The Two Princes of Mpfumo

Lindsay O'Neill

The Two Princes of Mpfumo
Format
Hardback
Publisher
University of Pennsylvania Press
Country
United States
Published
13 February 2025
Pages
224
ISBN
9781512827200

The Two Princes of Mpfumo

Lindsay O'Neill

A fascinating account of two eighteenth-century princes from East Africa, their travels, and their encounters with the British Empire and slavery

In 1716 two princes from Mpfumo-what is today Maputo, the capital of Mozambique-boarded a ship licensed by the East India Company bound for England. Instead, their perfidious captain sold them into slavery in Jamaica. After two years of pleading their case, the princes-known in the historical record as Prince James and Prince John-convinced a lawyer to purchase them, free them, and travel with them to London. The lawyer perished when a hurricane wrecked their ship, but the princes survived and arrived in England in 1720. Even though the East India Company had initially thought that the princes might assist in their aspirations to develop a trade for gold in East Africa and for enslaved labor in Madagascar, its interest waned. The princes would need to look elsewhere to return home. It was at this point that members of the Royal African Company and the Society for Promoting Christian Knowledge took up their cause, in the hope that profit and perhaps Christian souls would follow. John would make it home, but tragically, James would end his own life just before the ship sailed for Africa.

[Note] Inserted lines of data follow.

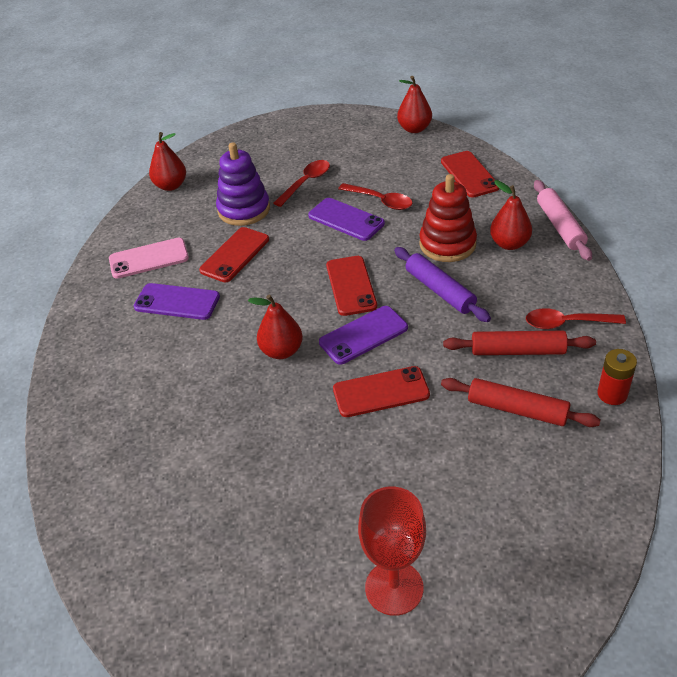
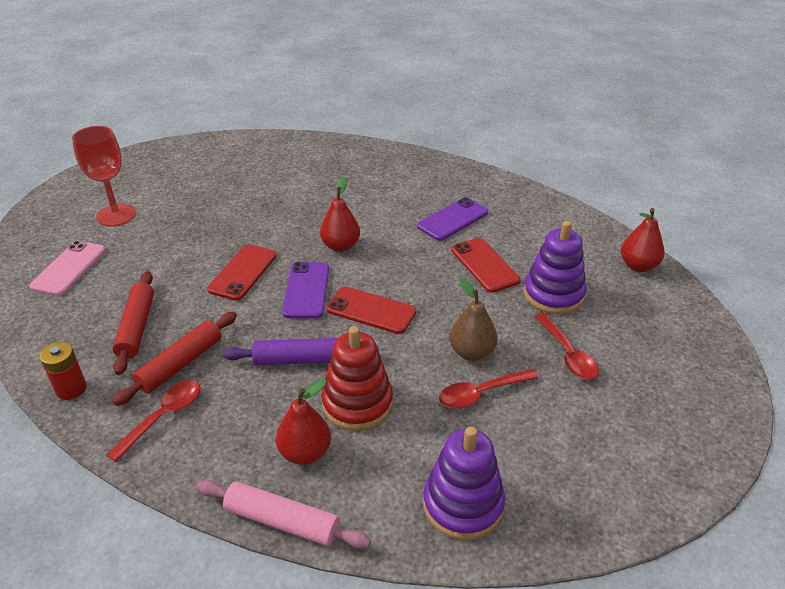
camera: 120 degrees right, 5 degrees down
pink phone [109,238,189,278] -> pink phone moved to [29,241,106,296]
purple phone [308,198,385,241] -> brown pear [449,278,498,361]
red pear [397,76,432,133] -> none
red phone [441,151,499,198] -> purple stacking toy [423,427,505,540]
red rolling pin [441,378,601,427] -> red rolling pin turned 60 degrees counterclockwise [112,271,154,375]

In The Two Princes of Mpfumo, Lindsay O'Neill brings to life individuals caught up in the eighteenth-century slave trade. O'Neill also shows how the princes' experiences reflect the fragmented, chaotic, and often deadly realities of the early British empire. A fascinating and deeply researched historical narrative, The Two Princes of Mpfumo blurs the boundaries between the Atlantic and Indian ocean worlds; reveals the intertwined networks, powerful individuals, and unstable knowledge that guided British attempts at imperial expansion; and illuminates the power of African polities, which decided who lived and who died on their coasts.